Here’s a snapshot of the leaked/speculated specs for the Arrow Lake and Arrow Lake Refresh desktop stack, including the “Plus” refresh models:
Core Ultra 9 290K Plus: 24 cores / 24 threads (8P+16E), up to 5.8 GHz P-core boost and 4.8 GHz E-core boost, 36MB L3 and 40MB L2 cache, DDR5-7200 support, 125W base power with up to 250W turbo (pricing TBD)
Core Ultra 9 285K: 24 cores / 24 threads (8P+16E), up to 5.7 GHz P-core boost and 4.6 GHz E-core boost, 36MB L3 and 40MB L2 cache, DDR5-6400 support, 125W / 250W, listed at $589
Core Ultra 7 270K Plus: 24 cores / 24 threads (8P+16E), up to 5.5 GHz P-core boost and 4.7 GHz E-core boost, 36MB L3 and 40MB L2 cache, DDR5-7200 support, 125W / 250W (pricing TBD)

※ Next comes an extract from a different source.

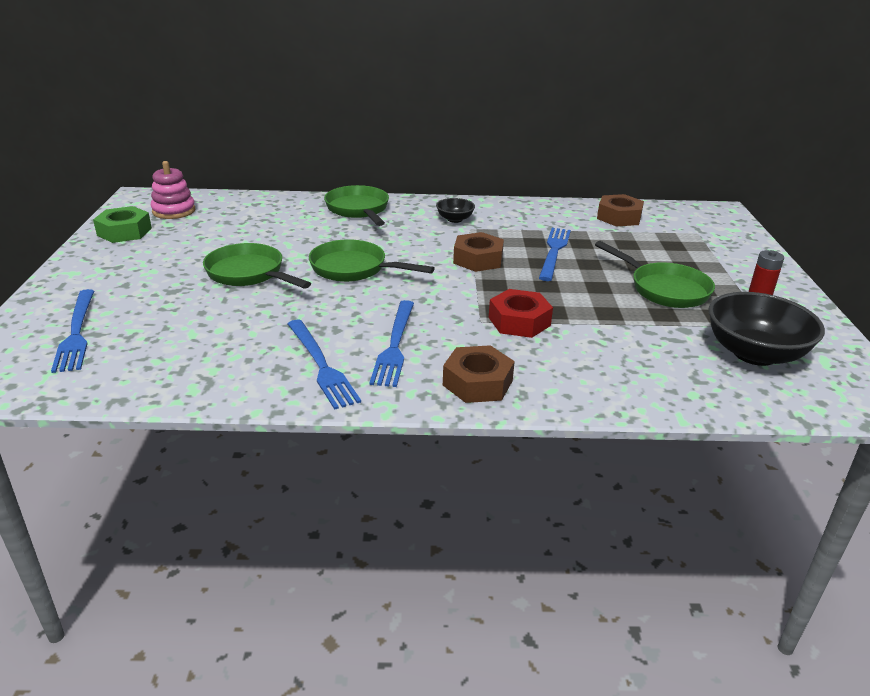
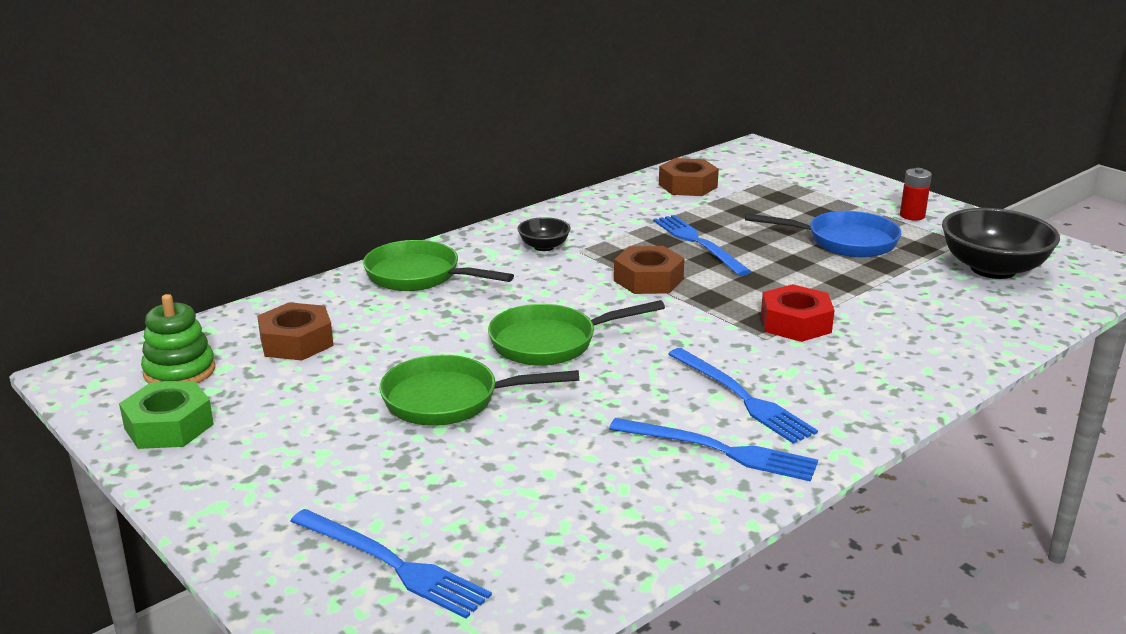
camera: 40 degrees left, 5 degrees down
(174, 211) = (179, 371): pink stacking toy -> green stacking toy
(477, 383) = (868, 394): brown nut -> brown nut (296, 342)
(664, 289) = (844, 242): green pan -> blue pan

Core Ultra 7 265K: 20 cores / 20 threads (8P+12E), up to 5.5 GHz P-core boost and 4.6 GHz E-core boost, 30MB L3 and 36MB L2 cache, DDR5-6400 support, 125W / 250W, listed at $394
Core Ultra 7 265KF: 20 cores / 20 threads (8P+12E), up to 5.5 GHz P-core boost and 4.6 GHz E-core boost, 30MB L3 and 36MB L2 cache, DDR5-6400 support, 125W / 250W, listed at $379
Core Ultra 5 250K Plus: 18 cores / 18 threads (6P+12E), up to 5.3 GHz P-core boost and 4.7 GHz E-core boost, 24MB L3 and 26MB L2 cache, memory support listed as DDR5-7200 (some details unclear), 125W / 159W (pricing TBD)
Core Ultra 5 245K: 14 cores / 14 threads (6P+8E), up to 5.2 GHz P-core boost and 4.6 GHz E-core boost, 24MB L3 and 26MB L2 cache, DDR5-6400 support, 125W / 159W, listed at $309
Core Ultra 5 245KF: 14 cores / 14 threads (6P+8E), up to 5.2 GHz P-core boost and 4.6 GHz E-core boost, 24MB L3 and 26MB L2 cache, DDR5-6400 support, 125W / 159W, listed at $294
With more leaks likely as launch windows get closer, the key takeaway so far is simple: the Core Ultra 9 290K Plus appears to be a higher-clocked Arrow Lake refresh that improves both single-core and multi-core results, but may not meaningfully change the gaming hierarchy—especially against cache-heavy competitors.